The Henderson Terminal has established practices and procedures to maintain pressure vessel 
s, piping systems, relief and vent systems, controls, pumps and compressors, and emergency shutdown systems in a safe operating condition.  The basic aspects of this program include: (1) Conducting training; (2) Developing written procedures; (3) Performing inspections and tests in accordance with recognized standards; and (4) Correcting identified deficiencies and applying quality assurance measures. 

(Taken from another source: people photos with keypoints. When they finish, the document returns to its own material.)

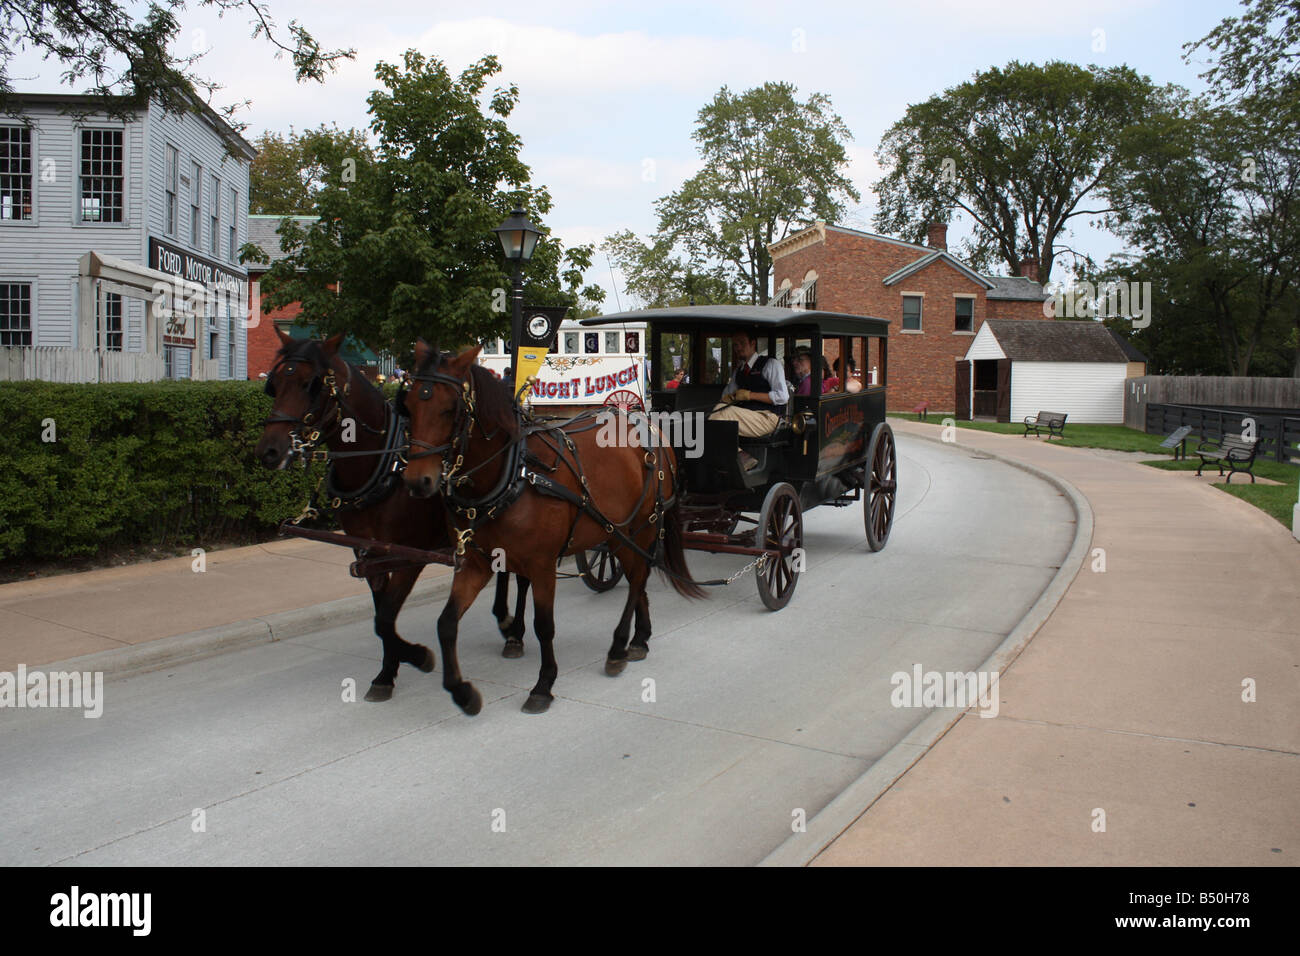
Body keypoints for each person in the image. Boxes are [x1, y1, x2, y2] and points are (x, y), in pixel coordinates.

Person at [709, 330, 788, 470]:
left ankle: (741, 457)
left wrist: (750, 395)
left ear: (753, 344)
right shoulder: (739, 371)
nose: (738, 348)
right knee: (718, 411)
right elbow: (726, 395)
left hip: (769, 417)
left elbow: (782, 397)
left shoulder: (770, 364)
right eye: (735, 345)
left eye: (742, 343)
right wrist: (730, 397)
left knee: (722, 414)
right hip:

The Henderson Terminal also has procedures in place to ensure continuation of the entire PSM program, including: writing and periodically updating operating procedures; training operators and maintenance personnel; management of change programs; contractor safety programs; plus developing an audit schedule that meets OSHA PSM requirements. 
Moreover, the Henderson Terminal has active mitigation measures in-place to prevent and/or minimize accidental releases.  These measures include: vessel construction standards, a vessel flare, safety relief valves, and continuous leak monitoring. 
   Five -Year Accident History 
The five-year accident history includes a review of all accidental releases of regulated substances held above threshold quantities in covered processes that resulted in on-site deaths, injuries, or significant property damage, or known off-site deaths, injuries, evacuations, sheltering-in-place, property damage, or environmental damage.   Since June 21, 1994, the Henderson Terminal has had no accidental releases which meet the above criteria. 
6.    Emergency Response Program 
The Henderson Terminal has a written emergency response plan.  It involves the use of trained emergency responders employed at Henderson, a coordinated effort with local emergency response officials and the use of emergency response equipment.  A copy of the emergency response plan has been provided to the Henderson Fire Department. 
7.    Planned Changes to Improve Safety 
The Henderson Terminal is working to timely resolve all action items generated as a result of internal audits and  
process hazard analysis.  The Henderson Terminal is also planning to perform nondestructive testing on a scheduled basis on the anhydrous ammonia storage vessels to verify mechanical soundness from potential cracks and other sources of corrosion.